__CONSIGNE__:
Répondez aux questions suivantes à partir de l'article sur les « Paradise Papers ».
1. Combien de médias et de pays le Consortium international des journalistes d'investigation (ICIJ) regroupe-t-il ?
2. Quel paradis fiscal Apple aurait-il utilisé après avoir dû mettre fin à des pratiques similaires en Irlande ?
3. Où se trouvait la société-écran que Lewis Hamilton aurait utilisée pour l'achat de son jet privé ?

__EXTRAIT DU DOCUMENT__:
«Paradise Papers»: Apple, Nike, Lewis Hamilton s'ajoutent à la liste des entreprises mises en cause

PARADIS FISCAL Après la Reine d’Angleterre, le secrétaire américain au Commerce Wilbur Ross et des ministres brésiliens et russes, c’est au tour de Nike, Apple et Lewis Hamilton d’être accusés…

20 Minutes avec AFP

— 

Illustration Apple
Illustration Apple — Richard B. Levine/NEWSCOM/SIPA
  • Les « Paradise Papers » représentent les résultats d’une enquête du Consortium international des journalistes d’investigation (ICIJ), qui regroupe 96 médias de 67 pays.
  • Ces résultats ont été obtenus grâce aux fuites provenant notamment d’un cabinet international d’avocats basé aux Bermudes, Appleby.
  • A l’image des « Panama Papers », ces révélations mettent au grand jour des pratiques d’évasion fiscale de grandes fortunes et de multinationales.

Apple, Nike et le coureur automobile de Formule 1 Lewis Hamilton, se sont ajoutés lundi à la liste des entreprises et personnalités mises en cause par les révélations des « Paradise Papers » sur des pratiques d’optimisation fiscale à l’échelle mondiale.

>> A lire aussi : «Paradise Papers»: Nom de code et messages chiffrés... On vous dévoile les coulisses de l’enquête mondiale

Impôts, jet privé et société offshore

Apple aurait ainsi utilisé le paradis fiscal britannique de Jersey pour continuer à ne payer pas ou très peu d’impôts après avoir dû mettre fin à des pratiques similaires en Irlande. Lewis Hamilton, le quadruple champion du monde de F1, aurait utilisé une société-écran sur l’île de Man pour économiser la TVA lors de l’achat d’un nouveau jet privé de plus de 4 millions d’euros.

>> A lire aussi : «Panama Papers», «Football Leaks»… Avant les «Paradise Papers», à quoi ont servi les précédentes fuites?

Le fabricant d’articles de sports Nike, de son côté, a créé des sociétés offshore aux Bermudes et c’est à ces sociétés que les filiales de Nike devaient verser des centaines de millions d’euros pour utiliser les droits sur la marque. Avec les sommes importantes payées pour les licences, les bénéfices dans le monde du groupe ont été diminués et donc le montant des impôts payés par Nike.

__DONNÉES PRÉSENTÉES__:
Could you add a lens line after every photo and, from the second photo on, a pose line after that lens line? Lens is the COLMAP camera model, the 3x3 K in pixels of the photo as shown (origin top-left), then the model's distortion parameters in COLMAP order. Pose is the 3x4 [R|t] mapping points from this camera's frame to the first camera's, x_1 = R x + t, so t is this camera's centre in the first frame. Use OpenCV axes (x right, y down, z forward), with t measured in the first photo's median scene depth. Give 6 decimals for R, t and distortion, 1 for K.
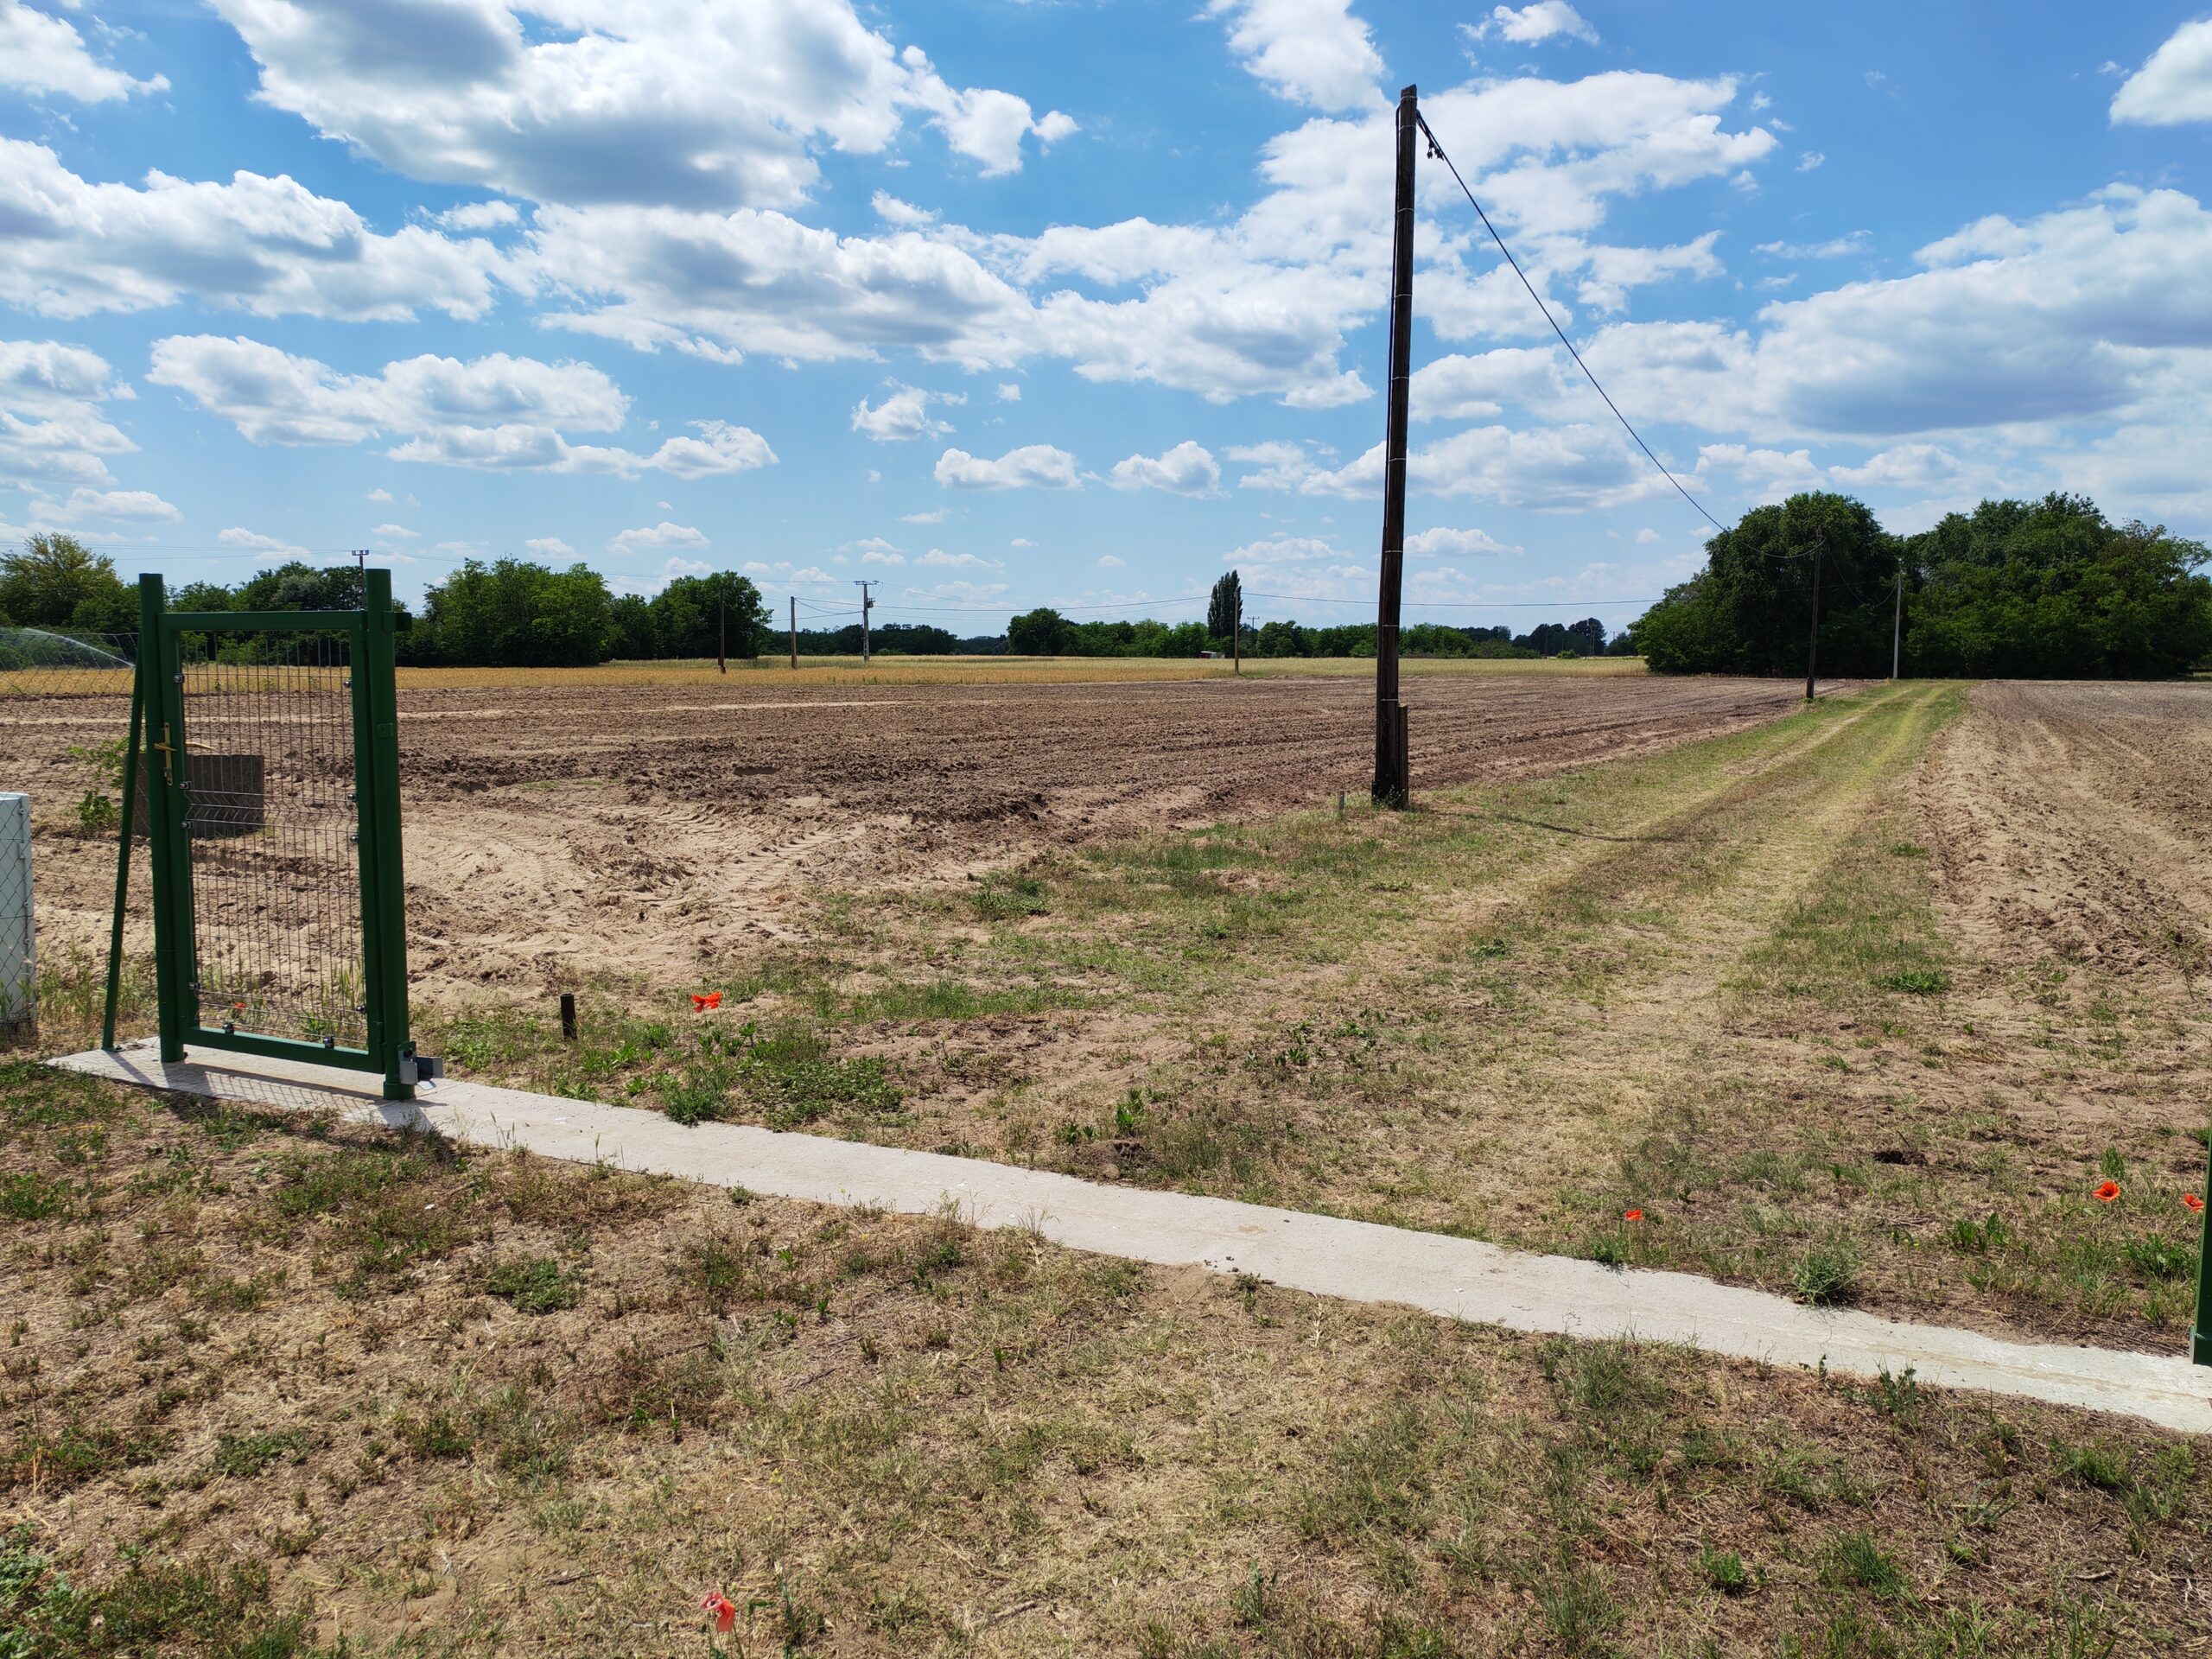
lens RADIAL K [[1655.6, 0, 1113.9], [0, 1655.6, 869.6], [0, 0, 1]] dist [0.060965, -0.075189]
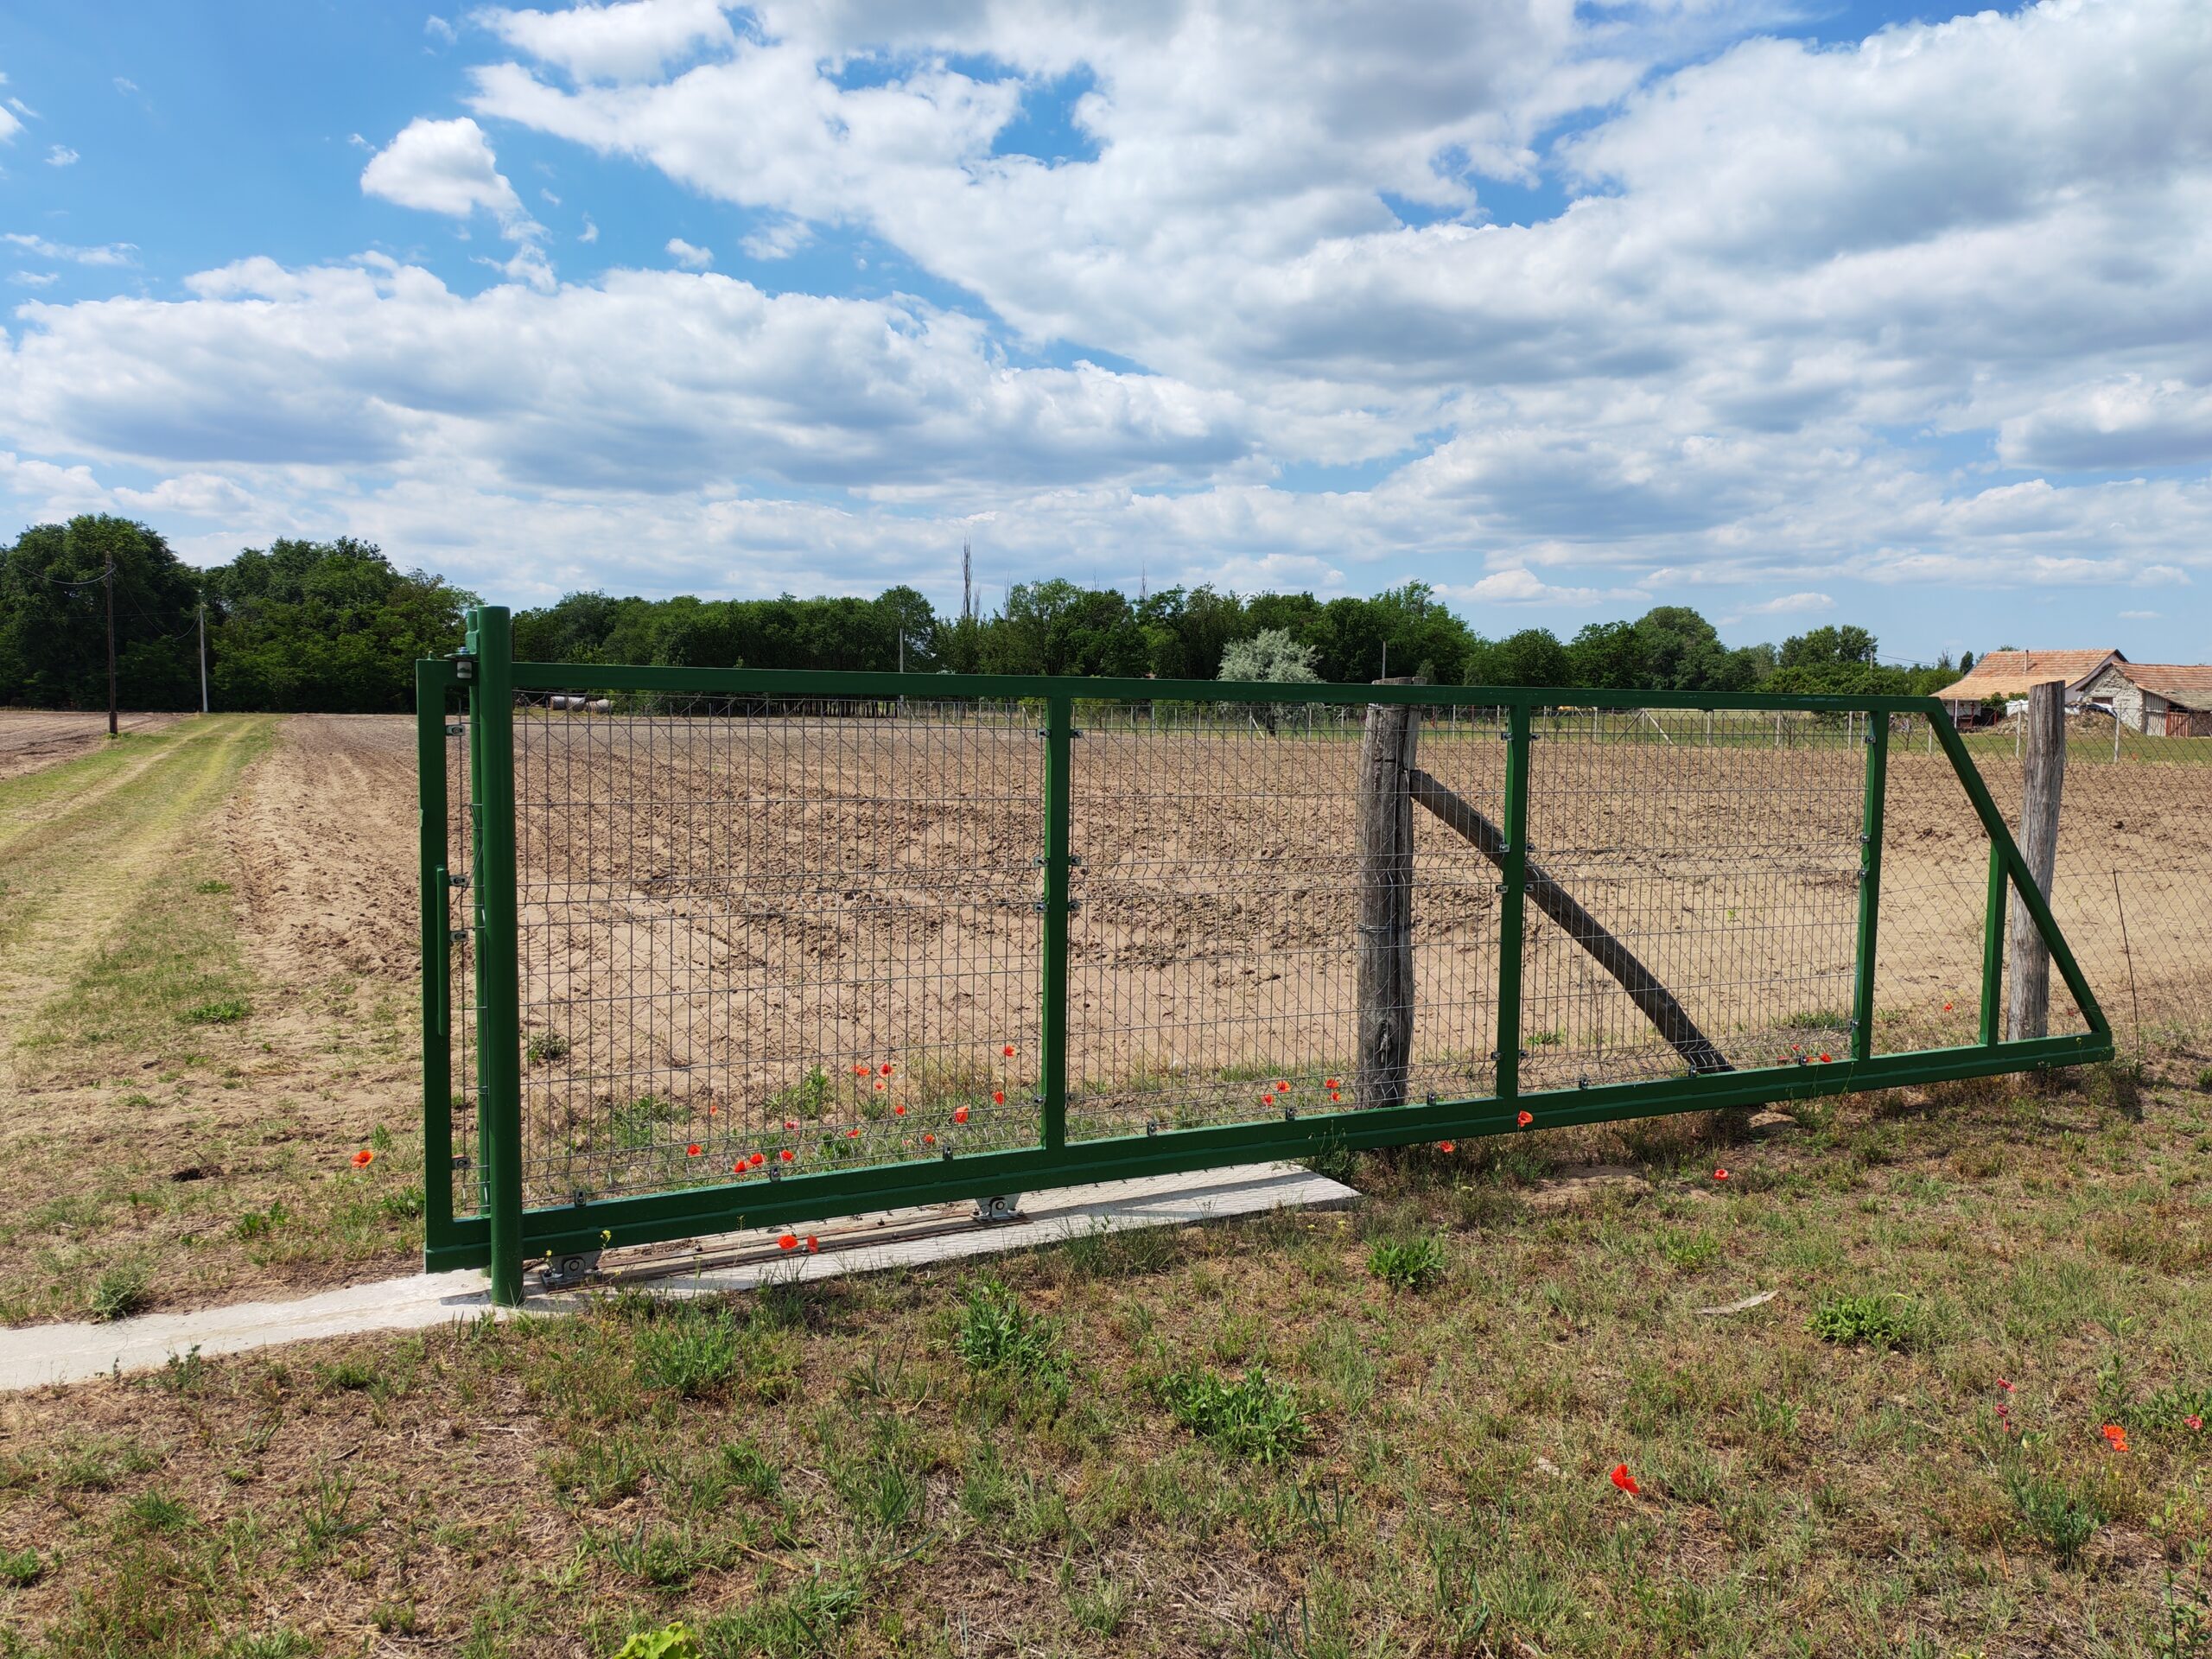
lens RADIAL K [[1655.6, 0, 1113.9], [0, 1655.6, 869.6], [0, 0, 1]] dist [0.060965, -0.075189]
pose [[0.603492, -0.078217, 0.793523, -0.017515], [0.091168, 0.995419, 0.028782, -0.002385], [-0.792140, 0.054975, 0.607859, -0.115051]]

__CORRIGÉ__:
1. 96 médias de 67 pays.
2. Le paradis fiscal britannique de Jersey.
3. Sur l'île de Man.